Segundo informações do portal UOL, a documentação referente aos dois grupos já foi concluída no Departamento de Estado e passou por análise de diferentes órgãos da administração, que deram sinal verde ao conteúdo.

O procedimento segue o mesmo modelo adotado anteriormente pela gestão Trump ao classificar outras organizações criminosas da América Latina, como o cartel mexicano de Jalisco e a quadrilha venezuelana Tren de Aragua, como grupos terroristas.

O processo ainda precisa cumprir algumas etapas formais. Após análise final do secretário de Estado, Marco Rubio, o material será encaminhado ao Congresso americano e posteriormente publicado no Registro Federal dos EUA. Esse trâmite pode levar cerca de duas semanas até a oficialização da medida.

Fontes ouvidas pela reportagem afirmam que o governo brasileiro já foi informado sobre o avanço da iniciativa em Washington. O ministro das Relações Exteriores, Mauro Vieira, teria buscado contato com Rubio para tratar do assunto. Até o momento, porém, não há confirmação de que a conversa tenha ocorrido.

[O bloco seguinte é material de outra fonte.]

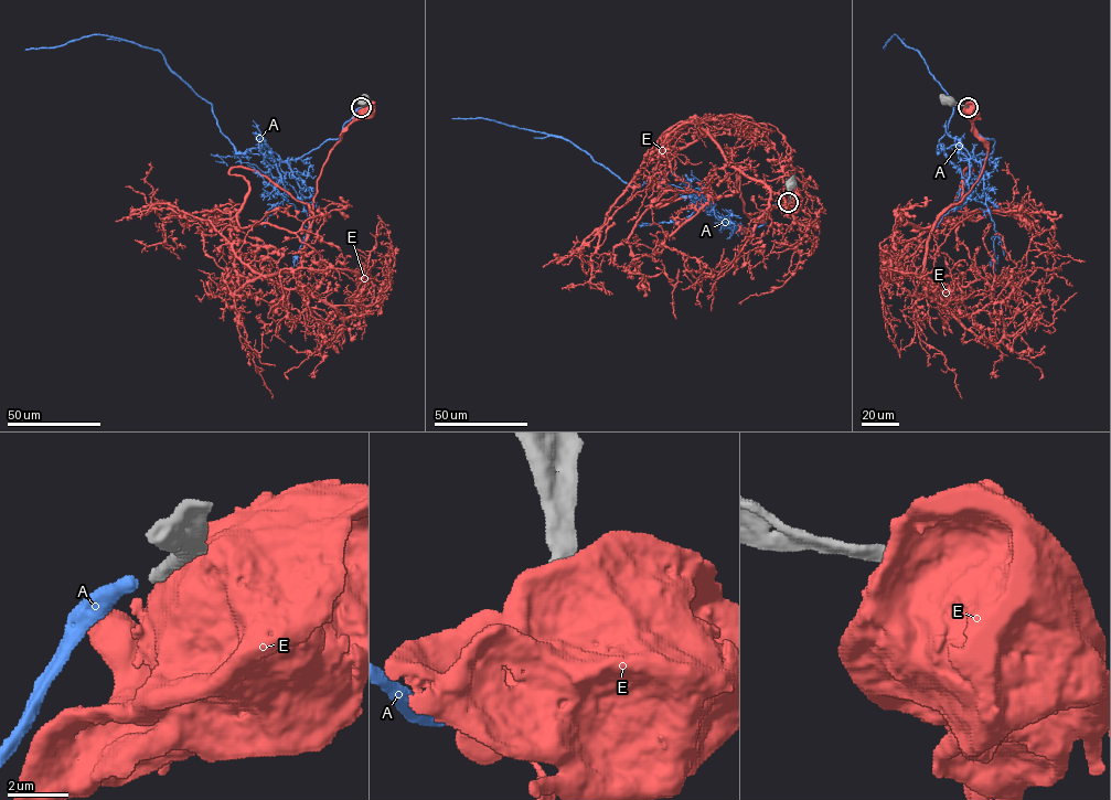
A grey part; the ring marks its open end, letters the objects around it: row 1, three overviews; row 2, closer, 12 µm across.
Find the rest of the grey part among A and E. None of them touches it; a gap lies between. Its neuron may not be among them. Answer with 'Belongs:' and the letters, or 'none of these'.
Belongs: A

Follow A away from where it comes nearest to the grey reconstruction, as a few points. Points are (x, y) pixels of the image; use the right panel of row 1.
A: (969, 107), (993, 151), (976, 161), (957, 145), (937, 152), (953, 104), (916, 50), (894, 34), (884, 50)

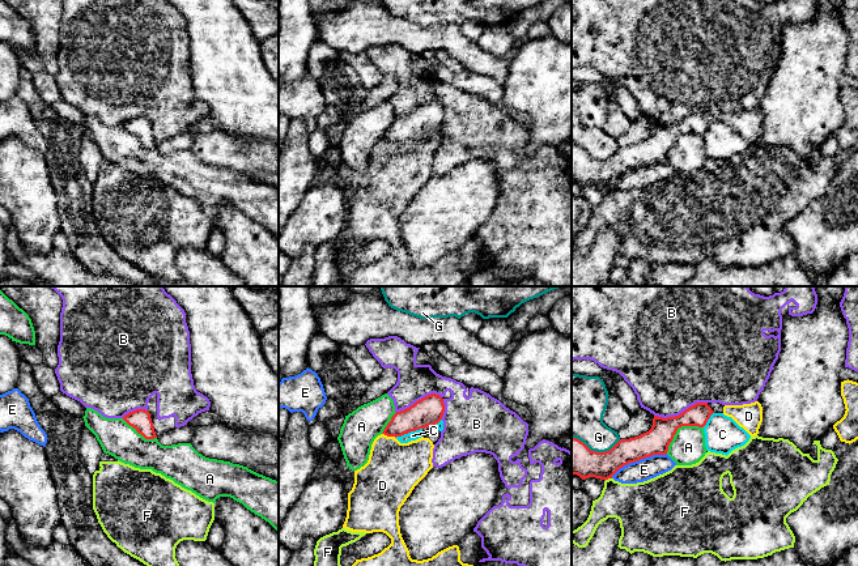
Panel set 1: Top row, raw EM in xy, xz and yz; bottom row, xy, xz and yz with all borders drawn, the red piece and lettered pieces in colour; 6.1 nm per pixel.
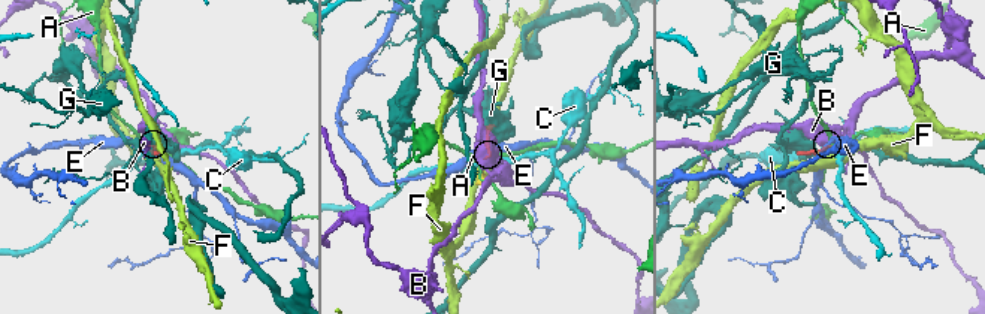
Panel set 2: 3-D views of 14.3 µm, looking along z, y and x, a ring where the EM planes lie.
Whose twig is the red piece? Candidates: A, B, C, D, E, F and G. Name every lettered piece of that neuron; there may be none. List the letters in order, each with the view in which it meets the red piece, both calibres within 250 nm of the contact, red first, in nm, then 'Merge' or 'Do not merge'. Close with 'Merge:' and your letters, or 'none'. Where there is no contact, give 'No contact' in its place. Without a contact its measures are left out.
A: Touches red in yz. Thickness 160 nm (red) against 220 nm. Do not merge
B: Touches red in xz. Thickness 180 nm (red) against 220 nm. Do not merge
C: Touches red in xz. Thickness 180 nm (red) against 60 nm. Do not merge
D: Touches red in xz. Thickness 170 nm (red) against 340 nm. Merge
E: Touches red in yz. Thickness 170 nm (red) against 140 nm. Do not merge
F: Touches red in yz. Thickness 220 nm (red) against 280 nm. Do not merge
G: Touches red in yz. Thickness 220 nm (red) against 280 nm. Do not merge
Merge: D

Nos Estados Unidos, a inclusão de uma organização na lista de terrorismo estrangeiro traz consequências severas. A medida permite o congelamento de bens vinculados ao grupo em território americano, bloqueia o acesso dessas organizações ao sistema financeiro do país e proíbe que cidadãos ou empresas dos EUA forneçam qualquer tipo de ajuda, inclusive armamentos ou recursos logísticos.

Além disso, Trump também chegou a mencionar a possibilidade de ações militares contra cartéis que atuam fora do território americano, como no caso de organizações ligadas ao narcotráfico no México.

O combate ao crime é uma das prioridades da atual política externa de Washington. O tema esteve no centro de um encontro realizado em Miami com líderes conservadores latino-americanos, chamado de Shield of the Americas (Escudo das Américas). Lula não participou.

Ainda segundo o UOL, o ex-deputado federal Eduardo Bolsonaro teria solicitado aos presidentes da Argentina, Javier Milei, e de El Salvador, Nayib Bukele, apoio para que os Estados Unidos avançassem contra o PCC e o CV.

O Lula, por sua vez, tem se manifestado contrário à iniciativa. Integrantes do Executivo brasileiro avaliam que a classificação poderia gerar impactos sobre a ‘soberania nacional’.

Outro argumento apresentado por Brasília é que, na avaliação do governo brasileiro, PCC e Comando Vermelho não possuem motivações políticas ou ideológicas e atuariam essencialmente como organizações criminosas voltadas ao lucro ilícito. Essa interpretação, no entanto, não é compartilhada pelas autoridades americanas.